9 entry daha
  • oryantalizm'in doruklarda gezdigi 19. yuzyil'da, bu akimdan etkilenmis ve solugu misir'da almis, 20li yaslarinda yaklasik 1-2 sene boyunca iskenderiye'den sudan'a kadar, yaninda de camp ile birlikte turlamis sahis. bu seyahat sirasinda tutmus oldugu notlar ve normandiya'da yasayan annesine gonderdigi mektuplar, daha sonralari belirli kaynaklardan toplanarak birlestirilmis, ingilizce'ye cevrilmis ve flaubert in egypt adi altinda yayinlanmistir.

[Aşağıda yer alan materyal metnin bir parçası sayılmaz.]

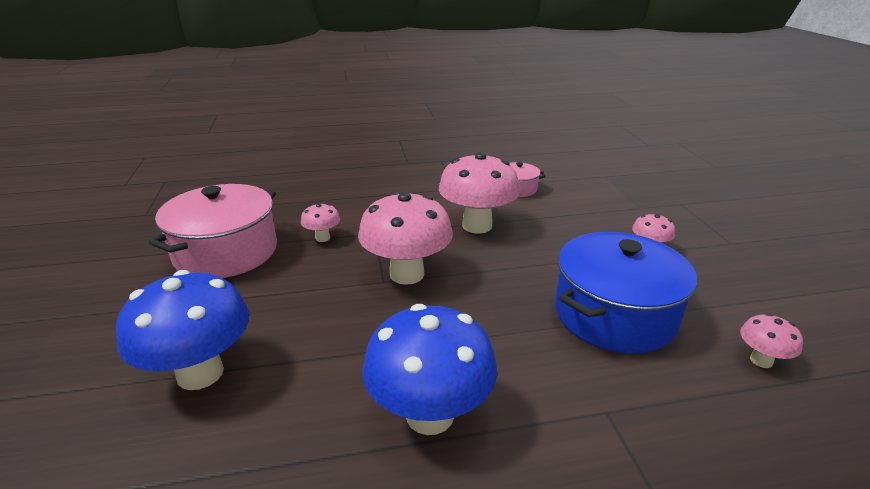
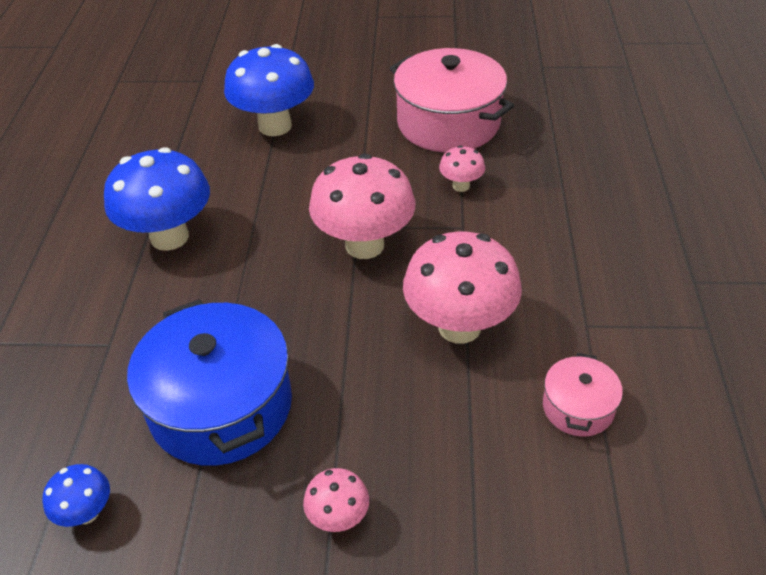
camera: 105 degrees right, 15 degrees up
(761, 360) = (87, 513): pink mushroom -> blue mushroom

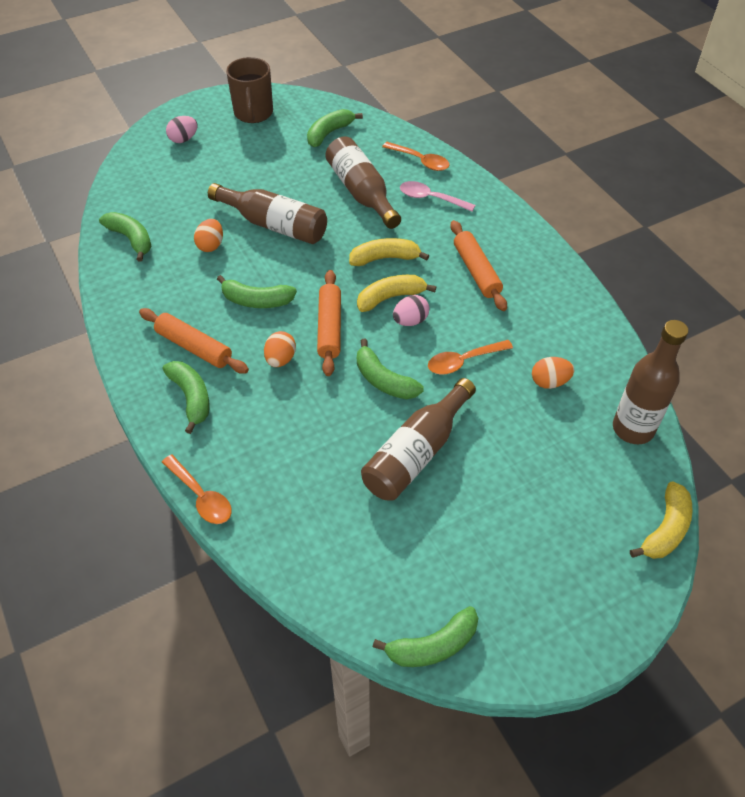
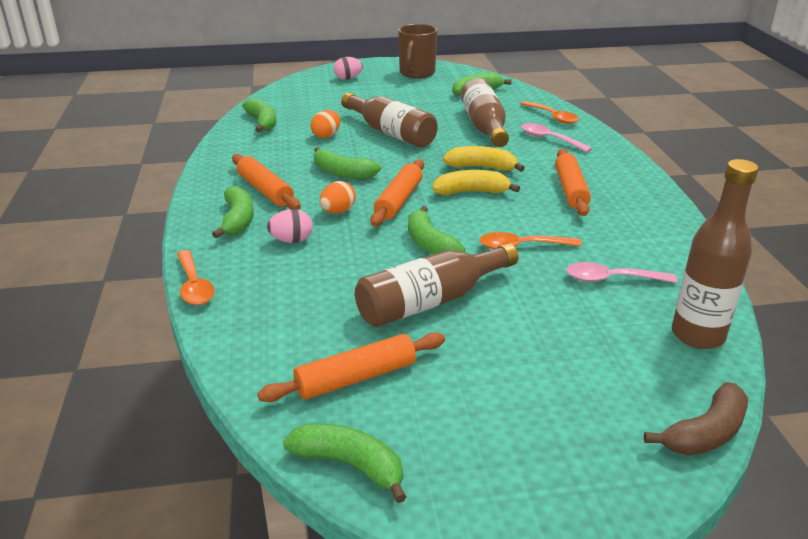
camera: 20 degrees right, 20 degrees down
(395, 558) = (356, 378): none -> orange rolling pin
(410, 321) = (482, 210): pink egg -> pink egg (292, 240)
(433, 646) = (350, 465): green banana -> green banana turned 150 degrees counterclockwise
(549, 382) = (611, 279): orange egg -> pink spoon
(665, 529) = (705, 433): yellow banana -> brown banana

    avrupalilar'in, vaktinde kendi kulturlerinde tabu olan herseyi ortadogu'ya atmalari ve ortadogu'yu "bizim acikca, ozgurce yapamadigimiz herseyin yapilabildigi bir yer" olarak algilamalarindan dolayi olusan dusunce akimi, ki ayni zamanda bu oryantalizm'in kokudur diyebiliriz, kendisinin de bircok ilginc olaylara karismasina sebep olur.

    ilk etnografik calismalardan biri olarak dusunecek olursak, objektif olmasi gereken yerlerde aslinda kendisinin gayet de subjektif yaklastigi, bir turlu kendisini, aklinda yer etmis olan misir imajindan siyiramadigi acikca gozukmektedir.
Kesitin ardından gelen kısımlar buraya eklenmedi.